Every Chinese person we talked to about our train trips told us, even if we only had two or three words in common between their English and our Chinese, that the food on the trains was “not good” and “price high.” So, like every other Chinese passenger we boarded the train with bags of food. In our case, oreo cookies (easy to find in China) and popcorn tub sized containers of instant noodle soup. We survived on this combination for breakfast, lunch, and dinner.
Just before we left China we donated several tubs of noodles to fellow travelers at a youth hostel in Beijing. It will be awhile before instant noodles are appealing again.
With only a few exceptions, every town we traveled through was surrounded by a ring of under construction apartment blocks. Mile after mile of multistory cinder and brick buildings, some complete but most between 25 and 80% finished. We would awaken in the morning, open the curtains and there they would be. The hollow dark holes that would (maybe) someday be apartments looking down on the passing train.
Operation “Opera No No”
As I was hauling our suitcases up to the overhead rack and the boys and Aleix were discussing bunk assignments, we were hit with a blast of militaristic Chinese music from a scratchy speaker above the window. As we settled in and waited for the train to get underway the music continued.
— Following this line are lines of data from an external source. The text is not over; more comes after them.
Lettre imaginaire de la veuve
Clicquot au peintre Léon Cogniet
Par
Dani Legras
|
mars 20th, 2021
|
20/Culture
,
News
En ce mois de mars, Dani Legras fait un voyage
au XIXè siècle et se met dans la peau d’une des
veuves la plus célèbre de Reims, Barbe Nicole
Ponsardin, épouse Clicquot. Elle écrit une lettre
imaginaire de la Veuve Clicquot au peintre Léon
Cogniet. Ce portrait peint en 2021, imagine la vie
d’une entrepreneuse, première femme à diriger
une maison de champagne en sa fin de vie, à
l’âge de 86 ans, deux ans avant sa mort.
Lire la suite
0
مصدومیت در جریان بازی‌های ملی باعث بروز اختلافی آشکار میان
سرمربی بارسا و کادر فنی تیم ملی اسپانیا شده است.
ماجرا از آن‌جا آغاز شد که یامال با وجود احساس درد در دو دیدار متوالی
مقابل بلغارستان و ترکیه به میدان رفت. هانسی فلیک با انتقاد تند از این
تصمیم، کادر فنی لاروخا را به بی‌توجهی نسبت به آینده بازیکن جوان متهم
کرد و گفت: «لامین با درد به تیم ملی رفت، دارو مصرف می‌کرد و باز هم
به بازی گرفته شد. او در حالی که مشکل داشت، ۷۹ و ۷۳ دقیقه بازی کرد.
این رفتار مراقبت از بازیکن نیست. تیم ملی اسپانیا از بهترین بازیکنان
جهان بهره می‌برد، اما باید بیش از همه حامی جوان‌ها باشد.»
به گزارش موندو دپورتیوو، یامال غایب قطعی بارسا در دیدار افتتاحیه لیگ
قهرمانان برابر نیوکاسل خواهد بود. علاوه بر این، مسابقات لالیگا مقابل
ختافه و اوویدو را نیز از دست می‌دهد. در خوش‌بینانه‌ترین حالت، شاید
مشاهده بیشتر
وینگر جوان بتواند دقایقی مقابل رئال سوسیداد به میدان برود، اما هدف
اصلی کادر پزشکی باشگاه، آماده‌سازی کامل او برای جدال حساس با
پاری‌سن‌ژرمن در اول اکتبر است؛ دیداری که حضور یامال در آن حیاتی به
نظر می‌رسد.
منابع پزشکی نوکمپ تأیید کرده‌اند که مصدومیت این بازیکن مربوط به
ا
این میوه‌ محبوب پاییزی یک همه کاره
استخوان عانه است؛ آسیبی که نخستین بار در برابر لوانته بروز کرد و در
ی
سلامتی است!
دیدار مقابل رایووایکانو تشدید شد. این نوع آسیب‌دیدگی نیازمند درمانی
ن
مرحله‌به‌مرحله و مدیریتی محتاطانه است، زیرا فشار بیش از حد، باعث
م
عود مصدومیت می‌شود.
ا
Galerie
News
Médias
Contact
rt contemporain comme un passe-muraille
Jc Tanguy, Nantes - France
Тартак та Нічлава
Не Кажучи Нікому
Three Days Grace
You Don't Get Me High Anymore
We couldn’t understand it but the tone certainly sounded like the singer was encouraging us to be energetic and strong in pursuit of something. The sound was so scratchy that honestly I think even a fluent Chinese speaker would have had a tough time understanding the words.
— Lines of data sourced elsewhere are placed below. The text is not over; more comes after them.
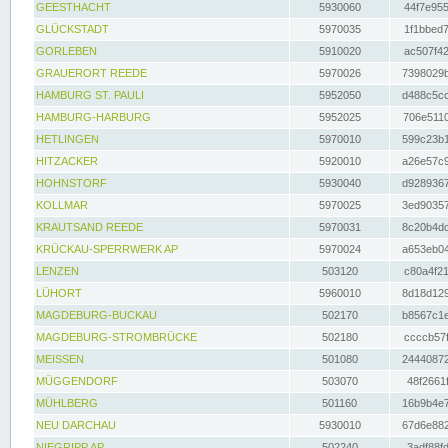
GEESTHACHT
5930060
44f7e955
GLÜCKSTADT
5970035
1f1bbed7
GORLEBEN
5910020
ac507f42
GRAUERORT REEDE
5970026
7398029b
HAMBURG ST. PAULI
5952050
d488c5cc
HAMBURG-HARBURG
5952025
706e5110
HETLINGEN
5970010
599c23b1
HITZACKER
5920010
a26e57c9
HOHNSTORF
5930040
d9289367
KOLLMAR
5970025
3ed90357
KRAUTSAND REEDE
5970031
8c20b4dc
KRÜCKAU-SPERRWERK AP
5970024
a653eb04
LENZEN
503120
c80a4f21
LÜHORT
5960010
8d18d129
MAGDEBURG-BUCKAU
502170
b8567c1e
MAGDEBURG-STROMBRÜCKE
502180
ccccb57f
MEISSEN
501080
24440872
MÜGGENDORF
503070
48f2661f
MÜHLBERG
501160
16b9b4e7
NEU DARCHAU
5930010
67d6e882
NIEGRIPP AP
502240
3adf88fd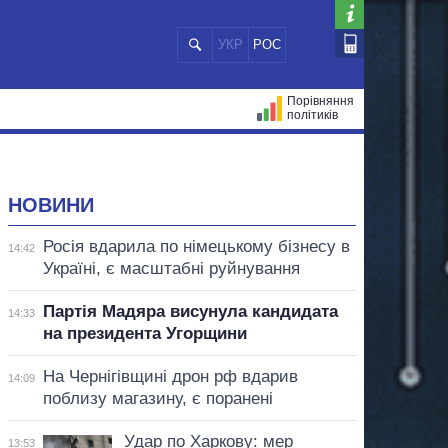
УКР
РОС
Порівняння
політиків
ЦІЙ
МЕРИ МІСТ
ВСІ ПЕРСОНИ
НОВИНИ
Росія вдарила по німецькому бізнесу в
14:42
Україні, є масштабні руйнування
Партія Мадяра висунула кандидата
14:33
на президента Угорщини
На Чернігівщині дрон рф вдарив
14:09
поблизу магазину, є поранені
Удар по Харкову: мер
13:53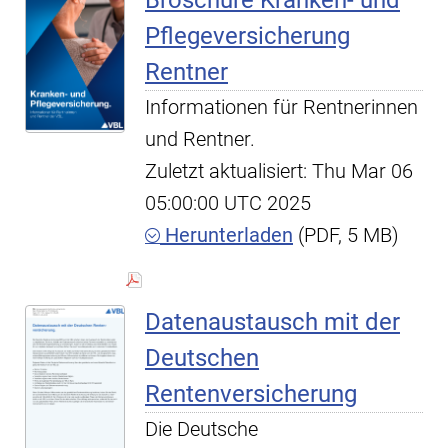
Broschüre Kranken- und
Pflegeversicherung
Rentner
Informationen für Rentnerinnen
und Rentner.
Zuletzt aktualisiert: Thu Mar 06
05:00:00 UTC 2025
Herunterladen
(PDF, 5 MB)
Datenaustausch mit der
Deutschen
Rentenversicherung
Die Deutsche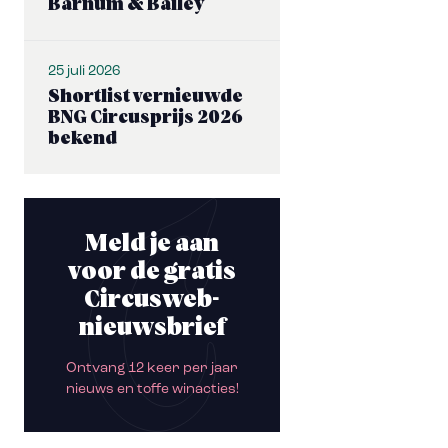
Barnum & Bailey
25 juli 2026
Shortlist vernieuwde
BNG Circusprijs 2026
bekend
Meld je aan
voor de gratis
Circusweb-
nieuwsbrief
Ontvang 12 keer per jaar
nieuws en toffe winacties!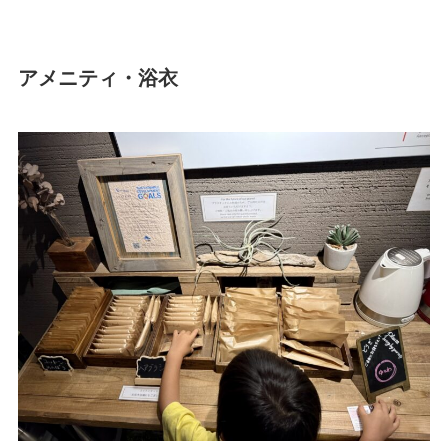
アメニティ・浴衣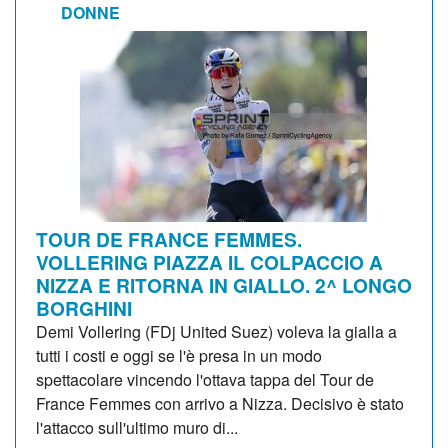
DONNE
TOUR DE FRANCE FEMMES.
VOLLERING PIAZZA IL COLPACCIO A
NIZZA E RITORNA IN GIALLO. 2^ LONGO
BORGHINI
Demi Vollering (FDj United Suez) voleva la gialla a
tutti i costi e oggi se l'è presa in un modo
spettacolare vincendo l'ottava tappa del Tour de
France Femmes con arrivo a Nizza. Decisivo è stato
l'attacco sull'ultimo muro di...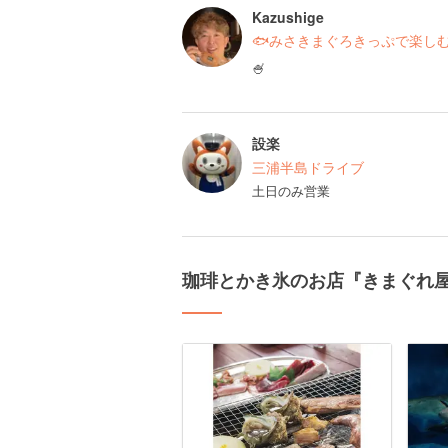
Kazushige
🐟みさきまぐろきっぷで楽し
🍧
設楽
三浦半島ドライブ
土日のみ営業
珈琲とかき氷のお店『きまぐれ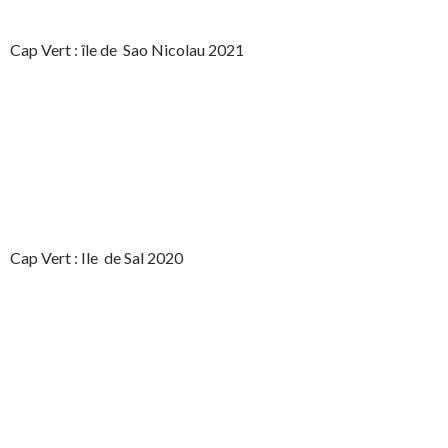
Cap Vert : île de Sao Nicolau 2021
Cap Vert : Ile de Sal 2020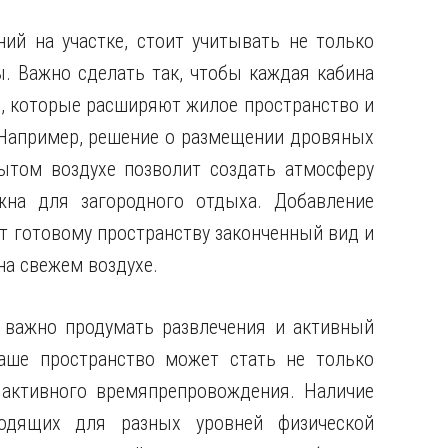
й на участке, стоит учитывать не только
ы. Важно сделать так, чтобы каждая кабина
и, которые расширяют жилое пространство и
Например, решение о размещении дровяных
ытом воздухе позволит создать атмосферу
жна для загородного отдыха. Добавление
т готовому пространству законченный вид и
на свежем воздухе.
 важно продумать развлечения и активный
аше пространство может стать не только
активного времяпрепровождения. Наличие
одящих для разных уровней физической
This was about 7:00pm and you could see on everyone’s faces the growing concern that the music would be with us for the entirety of the 26-hour trip. Colin found the volume control and with a smile quickly turned it down to “zero.” Sadly, the knob just kept turning, after six or eight revolutions even Colin, often our optimist in these situations, had to admit it was having no effect.
Another five minutes passed and our hope that the train getting underway would stop the music hadn’t come to pass.
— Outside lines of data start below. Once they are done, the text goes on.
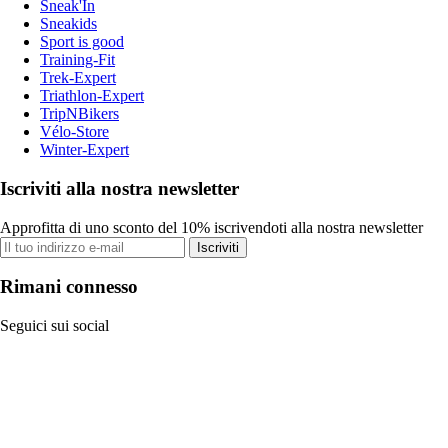
Sneak'In
Sneakids
Sport is good
Training-Fit
Trek-Expert
Triathlon-Expert
TripNBikers
Vélo-Store
Winter-Expert
Iscriviti alla nostra newsletter
Approfitta di uno sconto del 10% iscrivendoti alla nostra newsletter
Iscriviti
Rimani connesso
Seguici sui social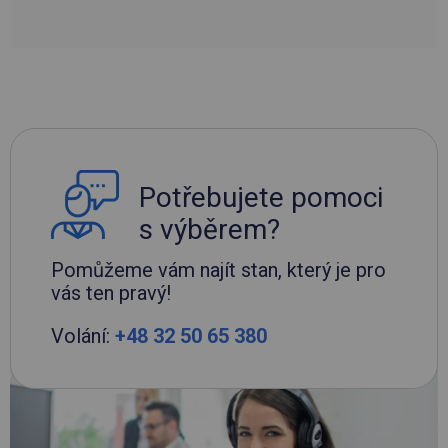
Potřebujete pomoci
s výběrem?
Pomůžeme vám najít stan, který je pro
vás ten pravý!
Volání:
+48 32 50 65 380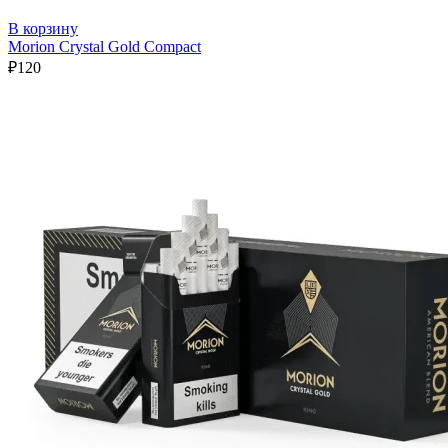
В корзину
Morion Crystal Gold Compact
₽
120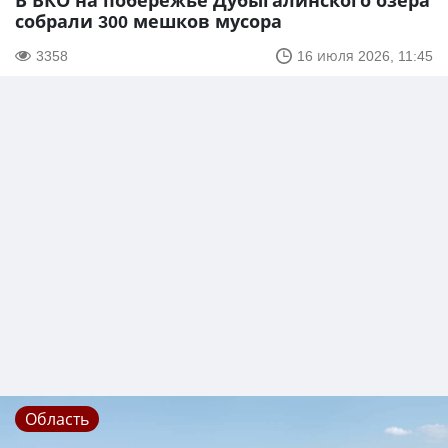
В ВКО на побережье Дубыгалинского озера
собрали 300 мешков мусора
3358
16 июля 2026, 11:45
Область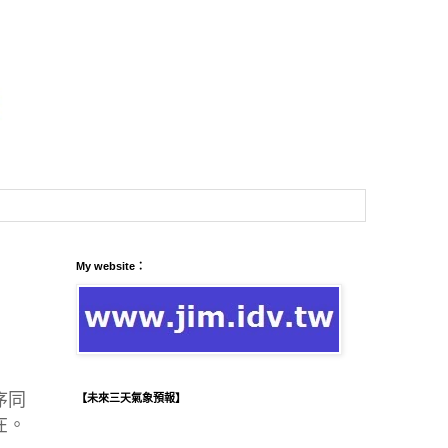
My website：
序同
【未來三天氣象預報】
在。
“Ok,” I said, “remember that cool leatherman tool we bought with the screwdriver that is TSA approved? And, that I debated buying because we probably wouldn’t use it. This is its moment. Colin, close the door, all of you face the door and get ready to stall if the conductor tries to open it.”
I dug around in the backpack and emerged with the tool.
As I climbed up onto the upper bunk and positioned myself to unscrew the offending speaker, Colin coined a phrase that has become our touchstone when we are somewhere loud. He cheered, “Operation Opera No No is underway!”
It took a fair bit of effort to unscrew the speaker cover with dust and grim falling on the lower bunks and across the table. At one point we heard the conductor moving down the corridor. I scrambled to put the partially unscrewed cover back in place. For those of you who are old enough, the whole scene had its comedic qualities reminded me of the frequent scenes in the TV show “Hogan’s Heroes” where Hogan and his crew would move quickly to block Sergeant Shultz from seeing the hidden trap door.
The conductor passed by and I went back to work. Inside was a half dozen wires but I was able to locate the poorly taped connection that was causing the static, and with a gentle tug, silenced the speaker. I screwed the cover back on and we enjoyed silence for the remaining 25 hours. Well, actually that isn’t quite true as every 20 or 30 minutes until late in the evening and starting again at 6:00 am the next morning a vendor would come down the aisle offering snacks, drinks, or trinkets at high enough volume to penetrate the compartment walls and doors.